The anticancer effects of irinotecan chemotherapy on specific forms of triple-negative breast cancer (TNBC) can be significantly heightened by the addition of a targeted checkpoint kinase 1 (Chk1) inhibitor, scientists claim. A team led by researchers at Washington University School of Medicine’s Bright Institute has shown p53-mutated human TNBC tumors in mice respond significantly better to irinotecan therapy when the DNA-damaging chemotherapy is combined with a Chk1 inhibitor because the cancer cells are triggered to undergo apoptosis rather than cell cycle arrest.
Importantly, the results demonstrated that the combined therapy significantly extended the survival of mice with p53-deficient TNBCs, but not those with normal p53-carrying TNBC. Knocking out p53 in TNBC tumors also sensitized these cancers to the combination therapy. Helen Piwnica-Worms, M.D., and colleagues report their findings in the Journal of Clinical Investigation, in a paper titled “Targeting Chk1 in p53-deficient triple-negative breast cancer is therapeutically beneficial in human-in-mouse tumor models.” They claim the effectiveness of their dual therapy in the mouse model indicates that “clinical trials testing this type of strategy in human breast cancer are warranted.”
TNBC lacks expression of the estrogen receptor (ER), progesterone receptor (PR), and human epidermal growth factor receptor 2 (HER2) gene amplification, and has a particularly poor prognosis. Importantly, about 44% of TNBCs also demonstrate loss of or mutations in p53, the researchers explain. The tumor suppressor protein p53 normally plays a role in ensuring that cells demonstrating DNA damage arrest at the G1 phase of the cell cycle until the DNA is repaired. However, tumor cells lacking functional p53 rely on Chk1 to stop cell cycle progression in the S and G2 phases in response to DNA damage such as chemotherapy or radiotherapy. In the absence of both p53 and Chk1, damaged cells will instead progress to apoptosis.
Chk1 inhibitors are already being tested in clinical trials in patients with p53-mutated tumors, and the Bright Institute team predicted that inhibition of Chk1 could enhance the effects of irinotecan selectively in p53-mutated TNBC. They generated human-in-mouse (HIM) models in which p53-mutated or nonmutated patient TMBC explants were immediately engrafted into the humanized mammary fat pads of immunocompromised mice. Such models are particularly useful because they very closely resemble their human tumor counterparts in terms of gene-expression pattern and spectrum of genomic mutations.
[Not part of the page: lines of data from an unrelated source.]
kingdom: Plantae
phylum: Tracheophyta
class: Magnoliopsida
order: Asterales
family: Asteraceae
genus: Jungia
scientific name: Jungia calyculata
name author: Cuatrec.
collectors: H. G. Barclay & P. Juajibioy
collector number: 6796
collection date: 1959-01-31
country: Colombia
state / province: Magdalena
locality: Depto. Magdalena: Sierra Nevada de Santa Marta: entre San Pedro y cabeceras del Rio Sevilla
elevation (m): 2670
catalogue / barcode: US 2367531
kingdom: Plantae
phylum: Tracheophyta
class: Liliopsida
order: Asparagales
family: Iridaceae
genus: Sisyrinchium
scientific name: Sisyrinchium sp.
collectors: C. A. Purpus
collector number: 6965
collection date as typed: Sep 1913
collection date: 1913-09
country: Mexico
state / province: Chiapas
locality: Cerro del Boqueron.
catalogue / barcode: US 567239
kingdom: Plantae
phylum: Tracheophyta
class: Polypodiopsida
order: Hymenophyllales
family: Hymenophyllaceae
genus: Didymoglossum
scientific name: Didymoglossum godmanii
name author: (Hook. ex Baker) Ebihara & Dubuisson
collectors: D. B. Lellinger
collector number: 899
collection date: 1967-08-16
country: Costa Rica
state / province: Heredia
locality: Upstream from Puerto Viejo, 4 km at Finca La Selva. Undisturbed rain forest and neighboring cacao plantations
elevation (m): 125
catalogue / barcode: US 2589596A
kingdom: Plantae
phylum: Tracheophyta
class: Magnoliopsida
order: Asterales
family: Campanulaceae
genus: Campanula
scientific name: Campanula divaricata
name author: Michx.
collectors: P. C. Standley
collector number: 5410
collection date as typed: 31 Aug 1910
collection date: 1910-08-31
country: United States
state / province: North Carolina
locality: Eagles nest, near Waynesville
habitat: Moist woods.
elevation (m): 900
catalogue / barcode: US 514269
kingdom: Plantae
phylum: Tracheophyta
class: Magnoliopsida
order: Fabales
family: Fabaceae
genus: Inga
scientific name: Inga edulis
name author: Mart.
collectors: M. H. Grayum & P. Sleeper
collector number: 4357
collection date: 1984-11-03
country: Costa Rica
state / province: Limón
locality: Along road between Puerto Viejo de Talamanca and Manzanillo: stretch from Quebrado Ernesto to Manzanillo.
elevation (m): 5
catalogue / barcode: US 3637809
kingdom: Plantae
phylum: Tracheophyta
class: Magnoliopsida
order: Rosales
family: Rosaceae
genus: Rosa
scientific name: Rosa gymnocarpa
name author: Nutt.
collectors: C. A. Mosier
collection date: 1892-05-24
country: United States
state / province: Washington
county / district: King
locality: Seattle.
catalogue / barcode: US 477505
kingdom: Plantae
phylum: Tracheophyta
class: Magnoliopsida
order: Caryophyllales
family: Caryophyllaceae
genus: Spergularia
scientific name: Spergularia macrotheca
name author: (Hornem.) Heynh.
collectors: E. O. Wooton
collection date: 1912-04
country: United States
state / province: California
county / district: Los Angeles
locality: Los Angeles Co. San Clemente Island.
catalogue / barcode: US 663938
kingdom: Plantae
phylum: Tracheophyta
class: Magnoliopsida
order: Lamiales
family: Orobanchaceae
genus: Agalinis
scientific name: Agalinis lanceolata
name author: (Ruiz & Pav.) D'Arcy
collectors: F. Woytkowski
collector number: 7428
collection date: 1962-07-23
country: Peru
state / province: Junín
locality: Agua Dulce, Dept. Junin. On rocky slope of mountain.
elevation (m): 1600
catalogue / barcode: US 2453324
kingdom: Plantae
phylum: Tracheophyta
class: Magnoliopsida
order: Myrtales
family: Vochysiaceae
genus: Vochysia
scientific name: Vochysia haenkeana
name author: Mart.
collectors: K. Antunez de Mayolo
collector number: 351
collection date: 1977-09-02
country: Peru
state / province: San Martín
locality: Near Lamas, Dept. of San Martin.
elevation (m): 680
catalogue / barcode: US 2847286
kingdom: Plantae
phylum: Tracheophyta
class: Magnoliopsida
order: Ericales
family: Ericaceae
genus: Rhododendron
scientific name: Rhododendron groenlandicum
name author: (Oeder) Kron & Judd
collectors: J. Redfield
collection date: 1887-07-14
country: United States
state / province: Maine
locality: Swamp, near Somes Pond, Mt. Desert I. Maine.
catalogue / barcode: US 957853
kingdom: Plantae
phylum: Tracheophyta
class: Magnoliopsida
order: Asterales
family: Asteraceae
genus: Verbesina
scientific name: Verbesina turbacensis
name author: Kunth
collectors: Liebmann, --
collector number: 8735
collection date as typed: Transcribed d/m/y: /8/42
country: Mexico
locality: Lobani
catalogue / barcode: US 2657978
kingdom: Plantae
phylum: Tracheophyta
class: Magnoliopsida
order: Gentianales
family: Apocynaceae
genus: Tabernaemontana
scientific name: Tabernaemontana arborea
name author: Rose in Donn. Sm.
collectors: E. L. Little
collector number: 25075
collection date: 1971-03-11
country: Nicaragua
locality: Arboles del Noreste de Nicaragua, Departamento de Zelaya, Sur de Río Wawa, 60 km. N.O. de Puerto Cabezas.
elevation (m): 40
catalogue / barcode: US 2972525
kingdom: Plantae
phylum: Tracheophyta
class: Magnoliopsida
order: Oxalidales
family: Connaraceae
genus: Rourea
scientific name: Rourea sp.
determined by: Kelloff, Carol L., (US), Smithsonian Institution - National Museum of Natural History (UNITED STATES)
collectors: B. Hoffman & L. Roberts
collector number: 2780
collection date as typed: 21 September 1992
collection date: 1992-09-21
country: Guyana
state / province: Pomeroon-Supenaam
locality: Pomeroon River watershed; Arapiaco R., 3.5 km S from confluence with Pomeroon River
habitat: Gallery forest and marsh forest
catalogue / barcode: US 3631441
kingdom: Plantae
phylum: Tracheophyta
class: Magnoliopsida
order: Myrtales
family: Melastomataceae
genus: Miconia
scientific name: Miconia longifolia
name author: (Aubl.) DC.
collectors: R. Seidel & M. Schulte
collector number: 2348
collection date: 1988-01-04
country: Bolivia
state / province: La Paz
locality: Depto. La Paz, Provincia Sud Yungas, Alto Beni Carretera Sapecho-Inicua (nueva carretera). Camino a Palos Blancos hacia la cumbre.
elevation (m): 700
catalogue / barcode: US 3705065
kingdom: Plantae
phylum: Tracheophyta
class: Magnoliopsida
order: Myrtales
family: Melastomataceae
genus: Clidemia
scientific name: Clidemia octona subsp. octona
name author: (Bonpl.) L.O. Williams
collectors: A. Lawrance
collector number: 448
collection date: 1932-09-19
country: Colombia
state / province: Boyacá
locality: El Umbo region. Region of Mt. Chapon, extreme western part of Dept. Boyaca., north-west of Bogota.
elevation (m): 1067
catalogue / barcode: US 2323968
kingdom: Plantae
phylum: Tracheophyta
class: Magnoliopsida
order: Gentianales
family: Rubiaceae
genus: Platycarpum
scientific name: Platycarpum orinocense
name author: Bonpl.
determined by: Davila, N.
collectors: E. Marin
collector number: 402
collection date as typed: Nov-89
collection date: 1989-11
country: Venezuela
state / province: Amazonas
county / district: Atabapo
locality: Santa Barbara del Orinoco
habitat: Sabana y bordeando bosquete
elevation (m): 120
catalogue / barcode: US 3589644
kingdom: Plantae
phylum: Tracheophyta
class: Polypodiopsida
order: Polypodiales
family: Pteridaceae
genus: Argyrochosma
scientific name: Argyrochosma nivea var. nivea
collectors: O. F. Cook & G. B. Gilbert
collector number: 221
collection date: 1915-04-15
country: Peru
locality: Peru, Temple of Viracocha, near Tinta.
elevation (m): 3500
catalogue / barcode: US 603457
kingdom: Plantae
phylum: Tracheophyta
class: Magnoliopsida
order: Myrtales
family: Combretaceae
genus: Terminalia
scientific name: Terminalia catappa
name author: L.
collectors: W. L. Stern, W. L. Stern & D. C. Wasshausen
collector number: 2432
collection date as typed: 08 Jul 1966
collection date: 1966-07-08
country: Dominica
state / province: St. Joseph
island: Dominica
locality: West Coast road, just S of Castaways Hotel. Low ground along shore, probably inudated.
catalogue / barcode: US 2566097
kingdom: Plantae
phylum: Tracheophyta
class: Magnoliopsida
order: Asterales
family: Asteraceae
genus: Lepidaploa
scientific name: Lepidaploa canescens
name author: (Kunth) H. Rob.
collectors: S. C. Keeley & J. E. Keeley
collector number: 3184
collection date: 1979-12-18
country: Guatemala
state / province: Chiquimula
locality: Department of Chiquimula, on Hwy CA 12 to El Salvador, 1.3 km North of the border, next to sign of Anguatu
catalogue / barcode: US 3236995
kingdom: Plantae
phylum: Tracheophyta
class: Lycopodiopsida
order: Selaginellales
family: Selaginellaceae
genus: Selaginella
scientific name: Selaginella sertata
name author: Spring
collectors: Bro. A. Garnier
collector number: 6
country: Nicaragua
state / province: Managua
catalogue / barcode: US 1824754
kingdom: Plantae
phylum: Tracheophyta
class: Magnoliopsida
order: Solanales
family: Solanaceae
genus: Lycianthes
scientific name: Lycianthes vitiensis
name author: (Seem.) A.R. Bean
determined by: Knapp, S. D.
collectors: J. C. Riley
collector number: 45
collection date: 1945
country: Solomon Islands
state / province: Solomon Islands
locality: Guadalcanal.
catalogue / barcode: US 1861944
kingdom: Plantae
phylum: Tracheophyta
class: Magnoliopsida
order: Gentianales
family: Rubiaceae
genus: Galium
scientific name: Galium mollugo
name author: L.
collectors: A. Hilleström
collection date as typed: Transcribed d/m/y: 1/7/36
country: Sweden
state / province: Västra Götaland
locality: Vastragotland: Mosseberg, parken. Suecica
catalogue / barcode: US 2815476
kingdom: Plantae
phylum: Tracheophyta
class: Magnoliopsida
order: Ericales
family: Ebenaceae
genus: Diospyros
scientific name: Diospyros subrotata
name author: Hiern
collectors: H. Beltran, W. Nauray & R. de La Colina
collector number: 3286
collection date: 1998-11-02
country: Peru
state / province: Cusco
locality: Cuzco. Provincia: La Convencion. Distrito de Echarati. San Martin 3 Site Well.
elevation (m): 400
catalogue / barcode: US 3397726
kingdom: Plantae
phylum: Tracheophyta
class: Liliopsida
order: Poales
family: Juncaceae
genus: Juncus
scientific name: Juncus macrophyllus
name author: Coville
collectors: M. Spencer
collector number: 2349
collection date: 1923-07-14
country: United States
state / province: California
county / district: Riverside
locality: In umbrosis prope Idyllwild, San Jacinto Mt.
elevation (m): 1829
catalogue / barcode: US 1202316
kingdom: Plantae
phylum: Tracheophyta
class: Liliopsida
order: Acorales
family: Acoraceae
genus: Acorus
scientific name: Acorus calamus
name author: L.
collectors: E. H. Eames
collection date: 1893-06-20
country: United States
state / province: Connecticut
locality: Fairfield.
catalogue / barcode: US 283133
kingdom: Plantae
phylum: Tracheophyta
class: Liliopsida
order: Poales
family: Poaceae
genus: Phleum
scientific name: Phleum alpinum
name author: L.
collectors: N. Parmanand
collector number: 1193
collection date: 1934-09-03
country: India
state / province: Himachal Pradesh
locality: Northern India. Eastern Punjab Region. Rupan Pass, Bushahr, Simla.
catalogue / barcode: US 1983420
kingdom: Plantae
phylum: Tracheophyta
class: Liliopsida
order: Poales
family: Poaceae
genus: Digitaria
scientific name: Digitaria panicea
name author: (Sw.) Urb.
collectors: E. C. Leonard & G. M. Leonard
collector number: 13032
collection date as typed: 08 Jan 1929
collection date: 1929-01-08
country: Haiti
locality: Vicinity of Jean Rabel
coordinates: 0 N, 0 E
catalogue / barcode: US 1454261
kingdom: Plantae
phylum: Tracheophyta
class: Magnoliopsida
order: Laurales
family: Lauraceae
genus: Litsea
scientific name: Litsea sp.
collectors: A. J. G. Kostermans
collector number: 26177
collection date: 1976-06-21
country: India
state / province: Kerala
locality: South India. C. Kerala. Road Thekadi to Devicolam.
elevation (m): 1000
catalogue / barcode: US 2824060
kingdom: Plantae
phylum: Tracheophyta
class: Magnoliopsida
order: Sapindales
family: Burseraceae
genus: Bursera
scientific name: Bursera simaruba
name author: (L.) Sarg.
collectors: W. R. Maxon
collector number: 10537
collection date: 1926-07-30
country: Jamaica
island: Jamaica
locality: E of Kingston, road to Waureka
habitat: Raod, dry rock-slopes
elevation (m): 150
The team tested the effects of combining irinotecan chemotherapy with one of two Chk1 inhibitors, UCN-01 (a nonselective Chk1 and Chk2 inhibitor) or AZD7762 (a selective Chk1 inhibitor). The results clearly demonstrated that Chk1 inhibitors significantly increased the apoptosis-inducing effects of irinotecan, but only in the mutant p53 tumors. Effectively, the investigators state, the irinotecan therapy caused double-stranded breaks (DSBs) in the cells’ DNA, and inhibition of Chk1 prevented the cells from arresting as a result, but enabled them to continue into mitosis, leading to mitotic catastrophe and apoptosis. The overall effect was to significantly reduce the growth of p53 mutant tumors and increase mouse survival times.
As confirmation that the results weren’t due to other genetic differences between the TNBC tumors in the HIM mice, the experiments were repeated in vitro, in isogenically matched cell lines that differed only in their p53 status. Again, Chk1 inhibition markedly improved the ability of irinotecan to kill p53-deficient cancer cells, and not those carrying normal p53. The effects were similar when either carboplatin or gemcitabine was used in place of irinotecan. And in mice bearing isogenic p53 wild-type, or p53 knockdown breast cancer tumors, irinotecan followed by AZD7762 significantly increased apoptosis in the p53-deficient tumor cells, but not those carrying wild-type p53.
“Our experiments using HIM TNBC xenograft models provide proof of principle that TNBCs harboring p53 gene mutations may be effectively targeted by the combination of a DNA-damaging agent followed by a Chk1 inhibitor,” the authors conclude. “This synthetic lethal strategy is based on a tumor-specific mutation (the p53 gene mutation) and a drug, in this case a DNA-damaging agent combined with a Chk1 inhibitor, acting together to cause the tumor cell to undergo apoptosis, similar to the synthetic lethal interactions of BRCA1 mutations and poly(ADP-ribose) polymerase (PARP) inhibitor…Several other selective Chk1 inhibitors are in preclinical and clinical development and should provide exciting new opportunities for targeting p53 gene mutant tumors, including a significant fraction of breast cancer.”